Tips for the Perfect Pulled Pork
To ensure your pulled pork turns out perfectly every time, consider the following tips:
- Choose the right cut: Pork shoulder is ideal for shredding due to its marbling and fat content, which keeps the meat moist during cooking.
- Allow for rest: After cooking, let the pork rest for about 10 minutes before shredding. This helps the juices redistribute throughout the meat.
- Experiment with flavors: Feel free to customize the spices and sauces to suit your taste.
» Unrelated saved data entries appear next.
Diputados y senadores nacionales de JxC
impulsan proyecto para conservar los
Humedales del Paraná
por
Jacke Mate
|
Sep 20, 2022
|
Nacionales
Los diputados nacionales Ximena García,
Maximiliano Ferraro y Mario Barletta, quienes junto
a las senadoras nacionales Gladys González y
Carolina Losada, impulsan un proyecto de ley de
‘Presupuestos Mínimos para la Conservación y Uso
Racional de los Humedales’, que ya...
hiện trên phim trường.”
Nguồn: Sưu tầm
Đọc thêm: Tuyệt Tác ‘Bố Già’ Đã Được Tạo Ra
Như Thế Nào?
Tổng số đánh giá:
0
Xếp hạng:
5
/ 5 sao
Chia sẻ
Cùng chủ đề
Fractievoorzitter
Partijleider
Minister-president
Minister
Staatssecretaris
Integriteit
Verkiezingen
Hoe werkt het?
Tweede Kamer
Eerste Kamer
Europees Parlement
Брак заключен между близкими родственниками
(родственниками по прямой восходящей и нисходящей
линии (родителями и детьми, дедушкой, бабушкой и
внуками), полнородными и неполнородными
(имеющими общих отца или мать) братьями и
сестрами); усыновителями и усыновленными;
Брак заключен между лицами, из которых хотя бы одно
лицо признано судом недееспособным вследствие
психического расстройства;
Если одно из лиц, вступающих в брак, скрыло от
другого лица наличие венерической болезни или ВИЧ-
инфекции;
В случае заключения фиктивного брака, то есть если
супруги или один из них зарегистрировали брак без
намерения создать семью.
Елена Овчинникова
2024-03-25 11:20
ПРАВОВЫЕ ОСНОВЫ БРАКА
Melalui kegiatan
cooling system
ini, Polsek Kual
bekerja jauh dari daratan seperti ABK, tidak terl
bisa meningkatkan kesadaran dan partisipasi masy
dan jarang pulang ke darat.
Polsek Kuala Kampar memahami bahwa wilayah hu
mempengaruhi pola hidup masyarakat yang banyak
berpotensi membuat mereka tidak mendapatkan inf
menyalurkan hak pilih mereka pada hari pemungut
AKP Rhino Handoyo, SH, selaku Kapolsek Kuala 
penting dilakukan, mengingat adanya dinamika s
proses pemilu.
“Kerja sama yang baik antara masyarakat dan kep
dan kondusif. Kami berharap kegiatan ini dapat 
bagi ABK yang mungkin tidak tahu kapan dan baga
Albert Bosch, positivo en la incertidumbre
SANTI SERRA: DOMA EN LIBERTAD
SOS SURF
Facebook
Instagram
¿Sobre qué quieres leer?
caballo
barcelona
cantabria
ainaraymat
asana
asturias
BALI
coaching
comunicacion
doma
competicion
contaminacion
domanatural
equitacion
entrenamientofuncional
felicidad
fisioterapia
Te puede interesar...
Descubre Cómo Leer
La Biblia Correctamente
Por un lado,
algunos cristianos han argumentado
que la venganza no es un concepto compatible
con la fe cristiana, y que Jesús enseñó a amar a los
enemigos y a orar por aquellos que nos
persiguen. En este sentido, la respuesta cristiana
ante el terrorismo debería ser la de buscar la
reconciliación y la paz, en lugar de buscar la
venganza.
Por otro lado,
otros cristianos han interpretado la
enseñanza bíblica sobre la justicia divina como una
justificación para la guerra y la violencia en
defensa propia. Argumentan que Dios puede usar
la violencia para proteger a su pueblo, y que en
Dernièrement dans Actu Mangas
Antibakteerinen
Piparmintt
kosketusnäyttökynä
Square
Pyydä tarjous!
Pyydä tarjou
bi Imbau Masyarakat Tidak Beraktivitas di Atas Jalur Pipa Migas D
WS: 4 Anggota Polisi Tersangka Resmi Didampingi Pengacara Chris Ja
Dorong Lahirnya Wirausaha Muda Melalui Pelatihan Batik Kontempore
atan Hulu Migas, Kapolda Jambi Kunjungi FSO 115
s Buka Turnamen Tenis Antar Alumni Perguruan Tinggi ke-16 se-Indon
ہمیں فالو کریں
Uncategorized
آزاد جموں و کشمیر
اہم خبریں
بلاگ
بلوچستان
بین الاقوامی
You can try different barbecue sauces or add more spices for a kick.
Serving Suggestions
This crockpot pulled pork is incredibly versatile! Here are some serving suggestions:
- Sandwiches: Serve the pulled pork on a toasted bun with coleslaw for a classic BBQ sandwich.
- Tacos: Use the pulled pork as a filling for soft tortillas, topped with fresh cilantro, diced onions, and a squeeze of lime.
- Bowls: Create a protein-packed bowl with pulled pork, brown rice, black beans, corn, and avocado.
- Salads: Top a fresh green salad with the shredded pork for a hearty meal.
Storing and Reheating
Leftover pulled pork can be stored in an airtight container in the refrigerator for up to 4 days. It can also be frozen for up to 3 months. To reheat, simply thaw in the refrigerator overnight and warm it up on the stovetop or in the microwave, adding a splash of broth to keep it moist.
Conclusion
This crockpot pulled pork recipe is a delicious and high-protein meal that’s perfect for any occasion. Whether you’re hosting a gathering or just looking for an easy weeknight dinner, this recipe has you covered. Enjoy the rich flavors and tender texture, and don’t forget to share your creations!